O produtor Wander Ferraz, do município de Rio Novo, participa das feiras de Juiz de Fora. Ele conta que, no início, junto com as hortaliças convencionais, levava um pouco de serralha que tinha na propriedade para vender na feira, sem grandes pretensões. “Com as mudas e sementes do banco de multiplicação, comecei também a produzir azedinha, ora-pro-nóbis, capuchinha, taioba, peixinho. Aí comecei a trazer este produtor para a feira também. Vendo tudo”.
As pancs passaram a ser tão procuradas nas feiras de Juiz de Fora que é preciso chegar cedo para conseguir comprar. “Na feira da agricultura familiar, por volta de oito ou nove horas, não se encontram mais estas hortaliças para comprar”, informa o técnico da Emater-MG.
Uso culinário
A produtora Cristina Schitinni tem uma propriedade em Simão Pereira, também na Zona da Mata, onde cultiva pancs e flores comestíveis.
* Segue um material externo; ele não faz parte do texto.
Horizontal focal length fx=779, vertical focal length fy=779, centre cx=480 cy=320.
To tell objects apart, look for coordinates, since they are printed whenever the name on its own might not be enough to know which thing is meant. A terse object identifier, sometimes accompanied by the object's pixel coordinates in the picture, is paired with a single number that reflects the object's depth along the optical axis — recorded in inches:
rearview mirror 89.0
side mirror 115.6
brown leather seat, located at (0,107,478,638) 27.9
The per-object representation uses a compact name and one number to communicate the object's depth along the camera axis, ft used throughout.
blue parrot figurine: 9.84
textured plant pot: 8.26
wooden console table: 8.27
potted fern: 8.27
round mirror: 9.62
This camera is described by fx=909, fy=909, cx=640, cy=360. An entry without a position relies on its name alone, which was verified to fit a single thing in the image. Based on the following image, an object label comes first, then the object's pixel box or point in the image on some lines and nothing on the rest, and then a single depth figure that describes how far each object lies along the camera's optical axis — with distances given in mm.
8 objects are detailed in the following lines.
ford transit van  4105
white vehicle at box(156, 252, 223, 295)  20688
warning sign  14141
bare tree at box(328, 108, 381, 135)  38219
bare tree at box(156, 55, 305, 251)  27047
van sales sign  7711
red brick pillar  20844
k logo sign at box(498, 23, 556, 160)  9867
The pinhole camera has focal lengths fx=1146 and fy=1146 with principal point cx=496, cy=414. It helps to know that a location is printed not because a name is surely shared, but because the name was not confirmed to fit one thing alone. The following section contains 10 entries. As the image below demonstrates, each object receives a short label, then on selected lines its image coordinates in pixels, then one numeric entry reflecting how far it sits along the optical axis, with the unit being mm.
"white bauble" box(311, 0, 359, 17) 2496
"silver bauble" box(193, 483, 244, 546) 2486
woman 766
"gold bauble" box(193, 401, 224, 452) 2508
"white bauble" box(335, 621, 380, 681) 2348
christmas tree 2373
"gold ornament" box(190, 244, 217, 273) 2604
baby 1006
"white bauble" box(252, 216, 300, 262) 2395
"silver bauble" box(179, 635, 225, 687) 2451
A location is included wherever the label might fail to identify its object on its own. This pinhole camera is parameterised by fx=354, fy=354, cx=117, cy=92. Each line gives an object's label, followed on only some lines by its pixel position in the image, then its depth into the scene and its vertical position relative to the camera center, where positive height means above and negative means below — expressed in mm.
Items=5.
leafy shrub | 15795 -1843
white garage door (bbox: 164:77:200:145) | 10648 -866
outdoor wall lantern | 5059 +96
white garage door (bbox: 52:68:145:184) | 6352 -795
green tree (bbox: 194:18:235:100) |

Além disso, ela montou uma microempresa para promoção de palestras e oficinas sobre o assunto. “Eu entrego a produção diretamente para o cliente. É um serviço que eu presto. Eu comercializo para chefs de cozinha e cozinheiros. Colho exatamente o que eles querem, do tamanho que eles querem. Foi a forma que eu encontrei de comercializar e sobreviver da terra, foi prestando um serviço diferenciado”, diz.
Ela também desenvolveu várias receitas usando as pancs como ingrediente. Uma delas é o pão de beijo, uma adaptação do famoso pão de queijo de Minas Gerais. Ele é feito de ora-pro-nóbis, polvilho de mandioca e alguns temperos, como a folha de capuchinha. A produtora não usa ovos nem queijo na receita. “É uma maneira de incluir, de uma forma mais divertida, as pancs na alimentação diária, inclusive de crianças”.
O chef de cozinha e professor de gastronomia do Centro de Ensino Superior de Juiz de Fora, Yuri Feliciano, conta que desde 2010, quando foi formada a primeira turma, identificaram a tendência do uso de plantas alimentícias não convencionais na alta gastronomia. “Além da alta gastronomia, tentamos passar também para a comida do dia a dia. Faz parte das nossas aulas apresentar para os alunos essas plantas. Resgatamos as formas de preparo, além de usar para decorar pratos e harmonizar sabores”, explica o professor.